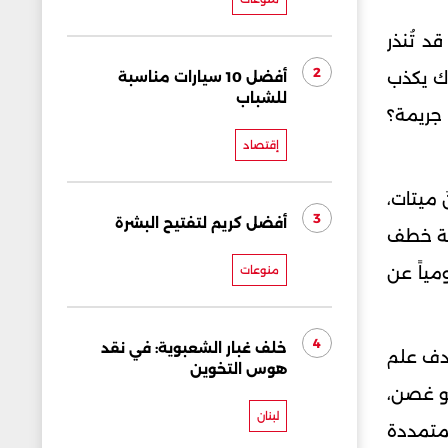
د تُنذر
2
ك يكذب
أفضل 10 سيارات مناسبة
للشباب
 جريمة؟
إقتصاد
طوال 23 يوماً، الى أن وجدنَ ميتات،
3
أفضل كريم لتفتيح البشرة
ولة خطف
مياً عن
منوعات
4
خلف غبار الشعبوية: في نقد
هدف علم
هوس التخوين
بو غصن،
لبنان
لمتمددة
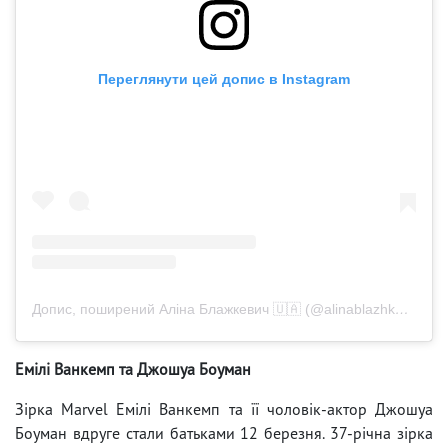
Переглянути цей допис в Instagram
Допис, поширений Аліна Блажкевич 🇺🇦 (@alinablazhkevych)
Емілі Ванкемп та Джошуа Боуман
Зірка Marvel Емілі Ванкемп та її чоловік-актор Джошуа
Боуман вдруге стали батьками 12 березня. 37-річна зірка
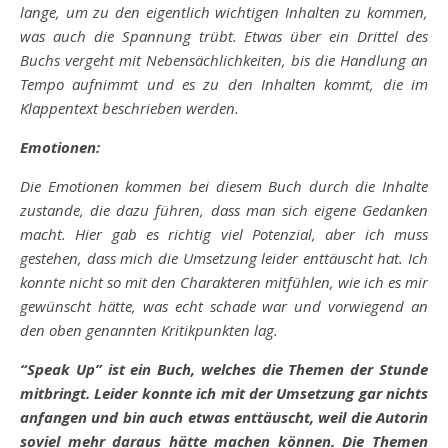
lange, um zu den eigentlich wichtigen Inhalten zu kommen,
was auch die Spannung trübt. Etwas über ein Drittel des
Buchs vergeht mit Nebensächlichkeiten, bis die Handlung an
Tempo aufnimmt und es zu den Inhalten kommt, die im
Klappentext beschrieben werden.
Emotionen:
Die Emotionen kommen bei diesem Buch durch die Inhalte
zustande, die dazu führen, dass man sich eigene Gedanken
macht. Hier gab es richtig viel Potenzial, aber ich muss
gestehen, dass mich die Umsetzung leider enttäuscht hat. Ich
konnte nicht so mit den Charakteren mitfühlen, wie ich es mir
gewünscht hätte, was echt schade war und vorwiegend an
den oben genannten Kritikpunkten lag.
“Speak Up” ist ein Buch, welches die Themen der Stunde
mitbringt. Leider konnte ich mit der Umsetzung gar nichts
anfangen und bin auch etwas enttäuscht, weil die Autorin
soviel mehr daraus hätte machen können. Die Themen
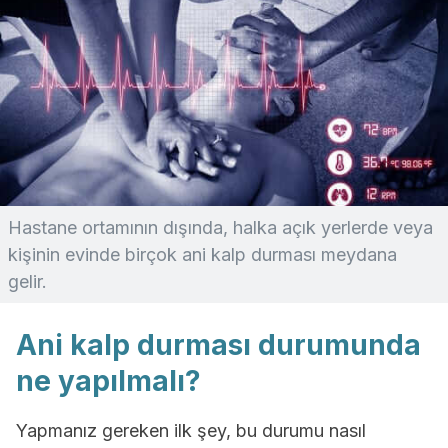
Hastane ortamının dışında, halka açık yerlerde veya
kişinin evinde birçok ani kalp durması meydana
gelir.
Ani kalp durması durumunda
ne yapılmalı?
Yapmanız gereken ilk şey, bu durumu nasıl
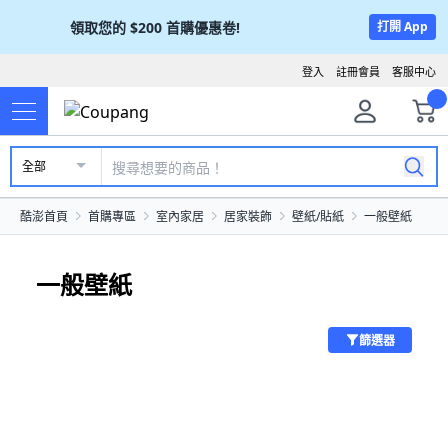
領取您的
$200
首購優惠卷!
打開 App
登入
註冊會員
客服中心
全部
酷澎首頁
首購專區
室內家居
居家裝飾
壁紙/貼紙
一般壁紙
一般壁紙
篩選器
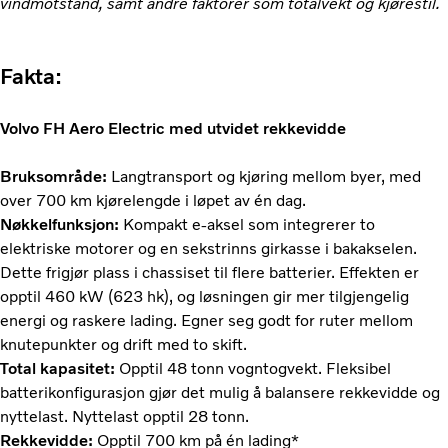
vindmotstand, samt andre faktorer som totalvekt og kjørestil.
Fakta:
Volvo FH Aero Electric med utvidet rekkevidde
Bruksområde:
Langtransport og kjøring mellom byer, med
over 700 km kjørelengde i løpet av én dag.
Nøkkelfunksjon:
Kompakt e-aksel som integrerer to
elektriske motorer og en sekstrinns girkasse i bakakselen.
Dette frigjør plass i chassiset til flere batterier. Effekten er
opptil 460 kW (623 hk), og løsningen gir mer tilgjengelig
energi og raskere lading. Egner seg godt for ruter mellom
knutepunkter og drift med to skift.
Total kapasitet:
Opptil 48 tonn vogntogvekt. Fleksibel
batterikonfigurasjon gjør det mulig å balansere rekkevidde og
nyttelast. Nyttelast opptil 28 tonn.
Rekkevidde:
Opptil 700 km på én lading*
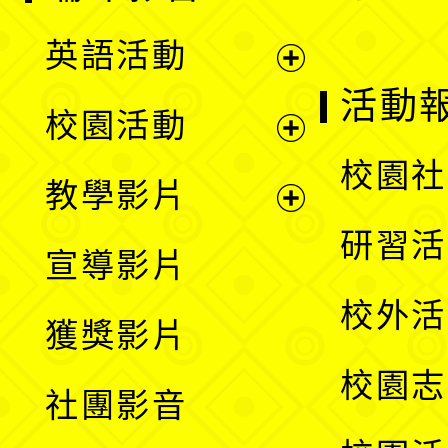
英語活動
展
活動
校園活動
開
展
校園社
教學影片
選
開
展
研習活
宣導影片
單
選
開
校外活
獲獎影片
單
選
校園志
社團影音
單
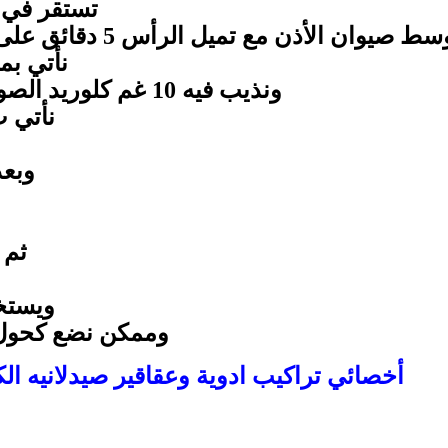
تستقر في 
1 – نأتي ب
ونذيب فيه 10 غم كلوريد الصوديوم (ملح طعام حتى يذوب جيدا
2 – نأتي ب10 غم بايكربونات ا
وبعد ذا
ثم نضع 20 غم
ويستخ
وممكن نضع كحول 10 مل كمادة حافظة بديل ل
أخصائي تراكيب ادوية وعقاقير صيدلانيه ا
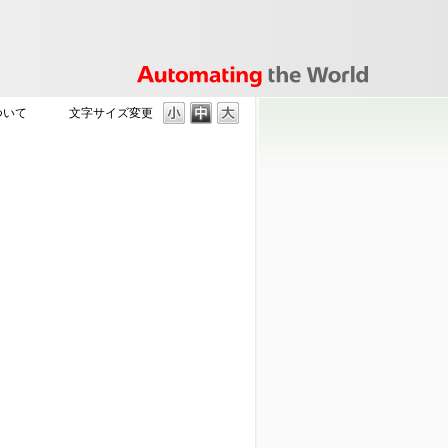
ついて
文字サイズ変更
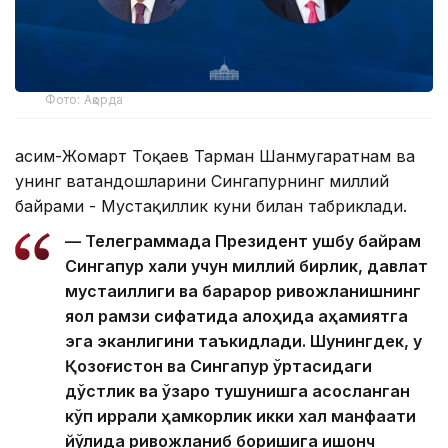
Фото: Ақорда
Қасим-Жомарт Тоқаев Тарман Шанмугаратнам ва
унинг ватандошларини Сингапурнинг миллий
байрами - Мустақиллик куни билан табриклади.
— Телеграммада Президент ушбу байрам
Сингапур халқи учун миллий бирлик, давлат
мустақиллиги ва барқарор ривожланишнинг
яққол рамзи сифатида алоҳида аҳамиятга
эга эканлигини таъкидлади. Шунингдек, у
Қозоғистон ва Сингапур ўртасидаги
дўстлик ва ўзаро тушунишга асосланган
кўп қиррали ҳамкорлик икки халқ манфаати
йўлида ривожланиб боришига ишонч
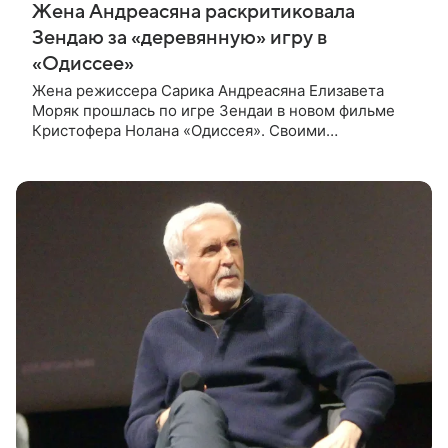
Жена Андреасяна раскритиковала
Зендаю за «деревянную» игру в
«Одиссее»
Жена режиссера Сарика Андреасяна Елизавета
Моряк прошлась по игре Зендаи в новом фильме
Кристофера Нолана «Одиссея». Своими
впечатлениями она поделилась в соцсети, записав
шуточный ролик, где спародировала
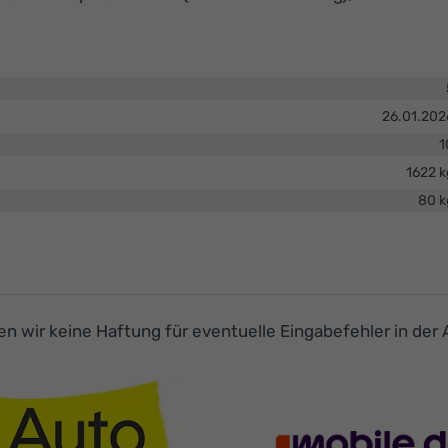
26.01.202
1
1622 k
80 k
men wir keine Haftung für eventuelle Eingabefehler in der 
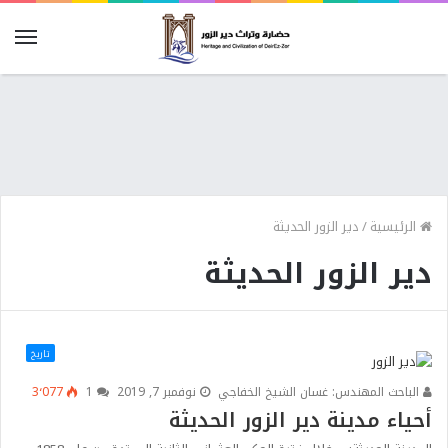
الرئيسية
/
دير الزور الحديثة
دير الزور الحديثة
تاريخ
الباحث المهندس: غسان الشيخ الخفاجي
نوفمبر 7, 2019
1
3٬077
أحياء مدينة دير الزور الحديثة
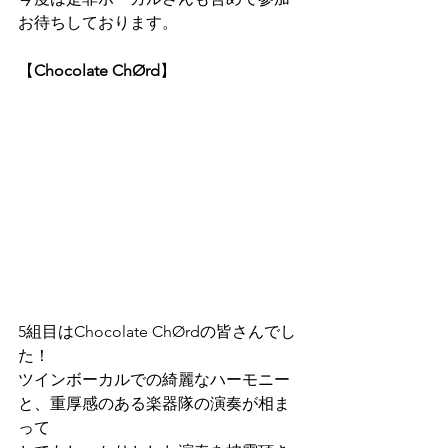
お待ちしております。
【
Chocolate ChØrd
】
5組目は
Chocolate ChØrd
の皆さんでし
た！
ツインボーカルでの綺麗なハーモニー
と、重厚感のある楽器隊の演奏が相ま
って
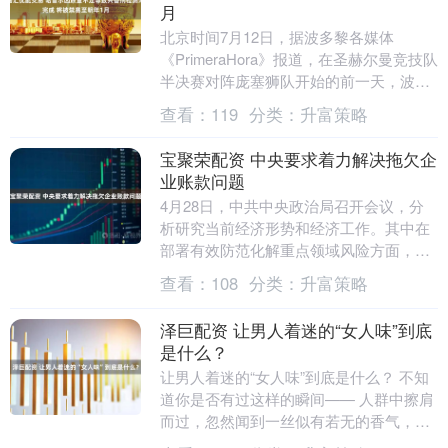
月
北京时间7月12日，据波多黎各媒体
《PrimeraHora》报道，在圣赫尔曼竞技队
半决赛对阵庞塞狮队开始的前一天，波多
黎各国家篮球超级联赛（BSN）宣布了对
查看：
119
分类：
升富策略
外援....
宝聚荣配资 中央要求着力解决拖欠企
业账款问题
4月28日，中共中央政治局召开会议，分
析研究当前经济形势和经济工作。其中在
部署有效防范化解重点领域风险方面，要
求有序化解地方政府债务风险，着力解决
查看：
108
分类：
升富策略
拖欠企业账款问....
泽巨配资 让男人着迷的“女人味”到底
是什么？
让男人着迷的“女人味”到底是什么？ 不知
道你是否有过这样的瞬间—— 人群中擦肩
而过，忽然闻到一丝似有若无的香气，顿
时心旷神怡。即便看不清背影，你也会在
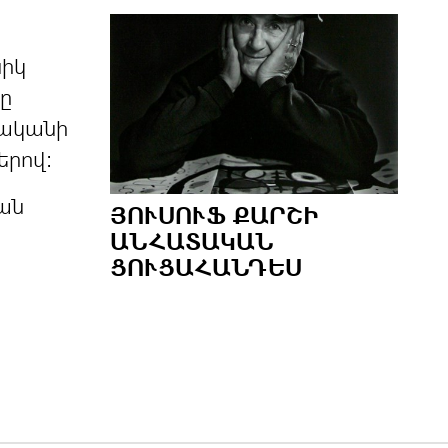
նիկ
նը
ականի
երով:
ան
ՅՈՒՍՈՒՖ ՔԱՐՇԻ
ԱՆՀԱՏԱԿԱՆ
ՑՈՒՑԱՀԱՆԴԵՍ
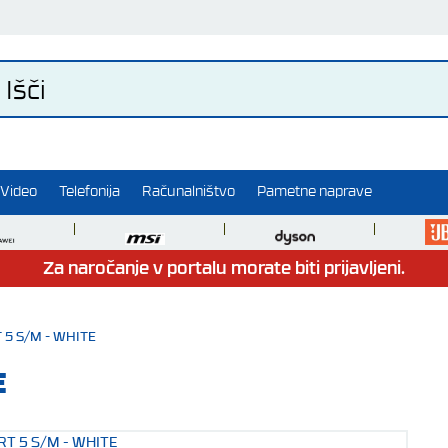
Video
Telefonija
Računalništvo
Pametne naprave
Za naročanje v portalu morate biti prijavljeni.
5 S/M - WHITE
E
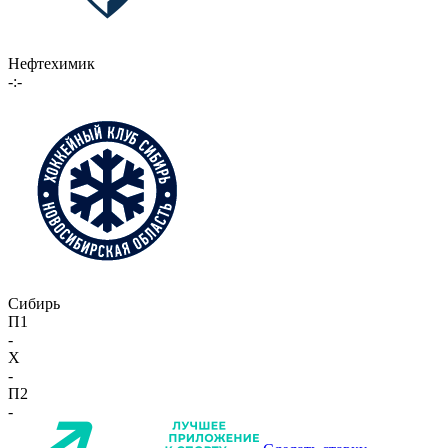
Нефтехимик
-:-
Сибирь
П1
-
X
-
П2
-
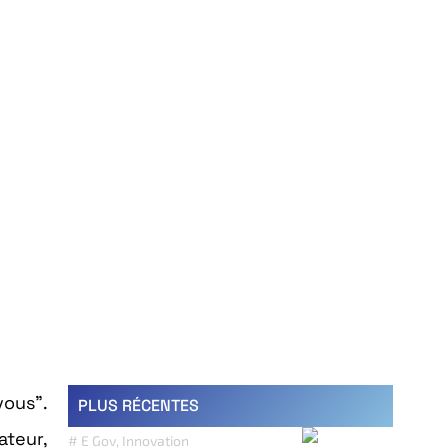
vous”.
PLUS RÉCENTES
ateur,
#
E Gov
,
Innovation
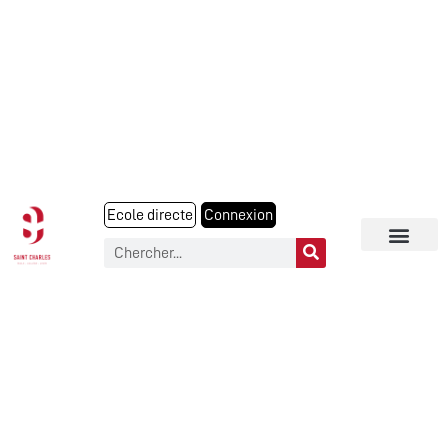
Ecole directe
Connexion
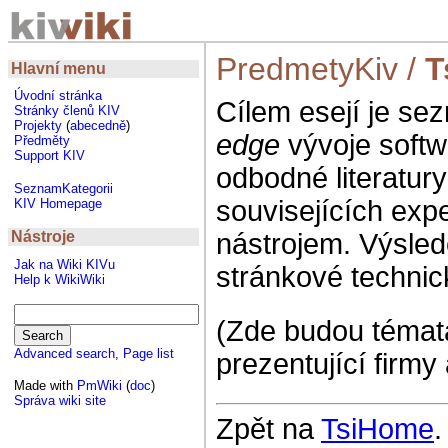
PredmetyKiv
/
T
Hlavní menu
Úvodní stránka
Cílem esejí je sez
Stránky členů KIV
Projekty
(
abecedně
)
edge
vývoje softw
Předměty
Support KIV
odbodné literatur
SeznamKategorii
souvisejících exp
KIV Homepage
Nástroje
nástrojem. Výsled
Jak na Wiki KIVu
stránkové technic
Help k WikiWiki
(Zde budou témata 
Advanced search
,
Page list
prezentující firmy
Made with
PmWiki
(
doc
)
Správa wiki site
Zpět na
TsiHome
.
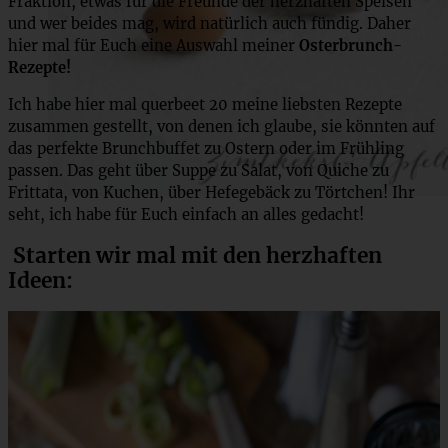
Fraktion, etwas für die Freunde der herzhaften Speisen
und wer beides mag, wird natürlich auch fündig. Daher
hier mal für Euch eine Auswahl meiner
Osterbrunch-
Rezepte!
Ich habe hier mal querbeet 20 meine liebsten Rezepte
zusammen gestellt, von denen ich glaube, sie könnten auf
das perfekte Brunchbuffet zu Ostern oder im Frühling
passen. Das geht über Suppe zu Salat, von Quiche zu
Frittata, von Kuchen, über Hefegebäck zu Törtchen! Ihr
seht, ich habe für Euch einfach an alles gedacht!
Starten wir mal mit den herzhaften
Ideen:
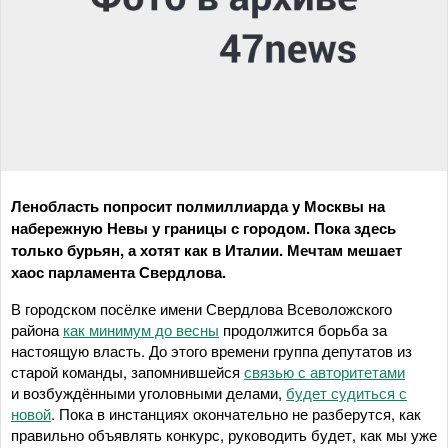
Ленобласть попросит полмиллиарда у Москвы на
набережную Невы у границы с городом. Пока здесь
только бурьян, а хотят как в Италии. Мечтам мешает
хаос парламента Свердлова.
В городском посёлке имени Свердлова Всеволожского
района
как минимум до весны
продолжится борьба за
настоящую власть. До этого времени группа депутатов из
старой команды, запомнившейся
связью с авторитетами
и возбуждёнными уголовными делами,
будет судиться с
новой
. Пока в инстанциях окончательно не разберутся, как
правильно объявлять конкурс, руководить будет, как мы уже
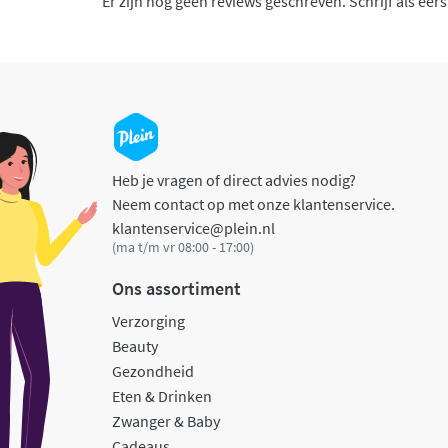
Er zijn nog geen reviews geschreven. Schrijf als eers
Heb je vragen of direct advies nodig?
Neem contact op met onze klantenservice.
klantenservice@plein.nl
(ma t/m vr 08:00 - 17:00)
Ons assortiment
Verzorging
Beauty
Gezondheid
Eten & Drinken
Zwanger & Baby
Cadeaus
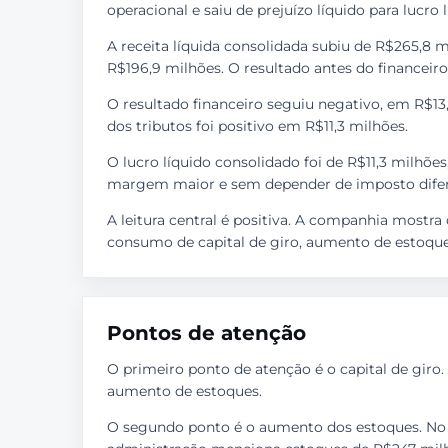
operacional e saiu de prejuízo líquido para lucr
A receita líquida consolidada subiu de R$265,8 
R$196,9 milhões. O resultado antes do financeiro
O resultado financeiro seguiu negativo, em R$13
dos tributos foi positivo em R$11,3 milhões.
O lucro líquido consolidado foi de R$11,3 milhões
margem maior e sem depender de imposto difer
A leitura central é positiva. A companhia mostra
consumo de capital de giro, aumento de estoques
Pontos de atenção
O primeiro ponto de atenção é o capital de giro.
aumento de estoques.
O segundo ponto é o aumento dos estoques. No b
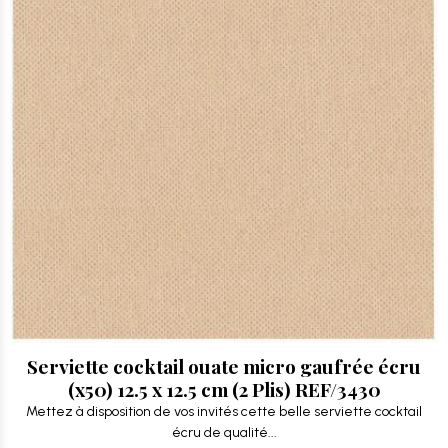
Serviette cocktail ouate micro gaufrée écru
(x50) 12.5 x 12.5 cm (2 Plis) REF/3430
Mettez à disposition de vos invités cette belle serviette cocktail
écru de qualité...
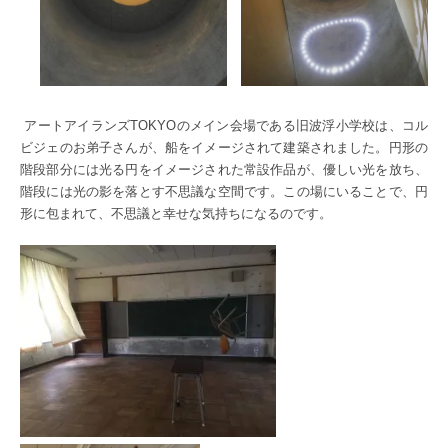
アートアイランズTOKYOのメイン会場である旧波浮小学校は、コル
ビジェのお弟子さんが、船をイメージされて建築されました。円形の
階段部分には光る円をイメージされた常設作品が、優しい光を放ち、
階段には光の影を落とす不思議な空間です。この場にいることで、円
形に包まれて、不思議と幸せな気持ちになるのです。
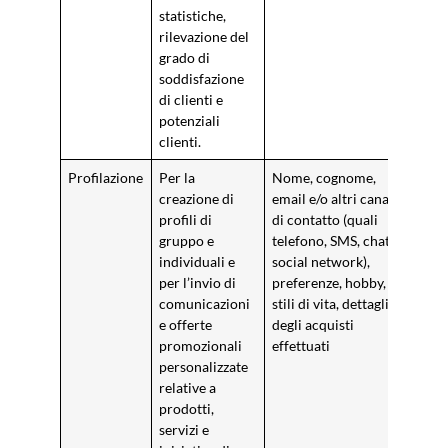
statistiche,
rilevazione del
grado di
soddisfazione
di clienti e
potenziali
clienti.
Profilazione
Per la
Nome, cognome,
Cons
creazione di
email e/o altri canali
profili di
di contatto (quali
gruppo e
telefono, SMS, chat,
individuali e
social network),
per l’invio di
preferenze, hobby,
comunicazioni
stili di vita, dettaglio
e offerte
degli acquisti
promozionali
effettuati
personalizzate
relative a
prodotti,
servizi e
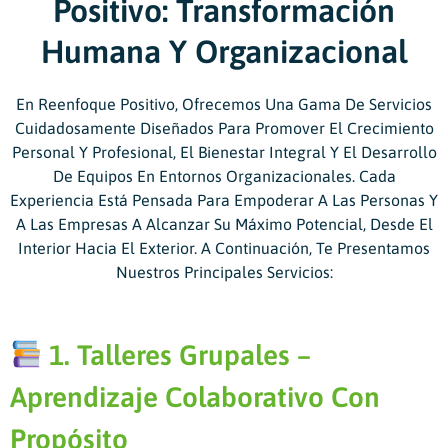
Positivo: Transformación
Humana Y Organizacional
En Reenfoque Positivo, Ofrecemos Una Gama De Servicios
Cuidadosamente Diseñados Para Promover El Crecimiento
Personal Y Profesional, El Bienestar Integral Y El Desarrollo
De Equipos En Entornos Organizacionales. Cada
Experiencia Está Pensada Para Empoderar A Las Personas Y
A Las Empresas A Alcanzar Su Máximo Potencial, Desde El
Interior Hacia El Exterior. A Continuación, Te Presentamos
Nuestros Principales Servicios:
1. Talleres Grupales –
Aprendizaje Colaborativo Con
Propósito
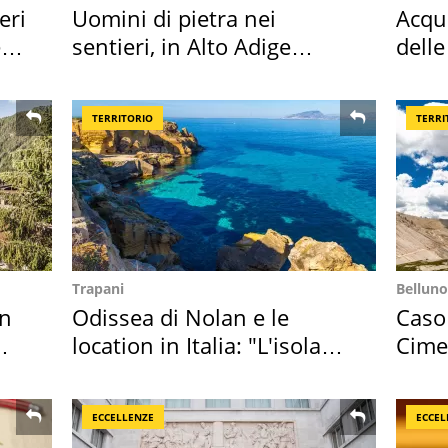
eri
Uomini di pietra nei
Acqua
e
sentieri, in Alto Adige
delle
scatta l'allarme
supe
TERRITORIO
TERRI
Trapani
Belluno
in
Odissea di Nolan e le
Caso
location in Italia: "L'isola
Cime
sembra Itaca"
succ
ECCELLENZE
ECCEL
= = =
> What needs to be done: List every line in the entries above that contains the word "konnte".

> Solution to the exercise:
konnte nicht so mit den Charakteren mitfühlen, wie ich es mir
mitbringt. Leider konnte ich mit der Umsetzung gar nichts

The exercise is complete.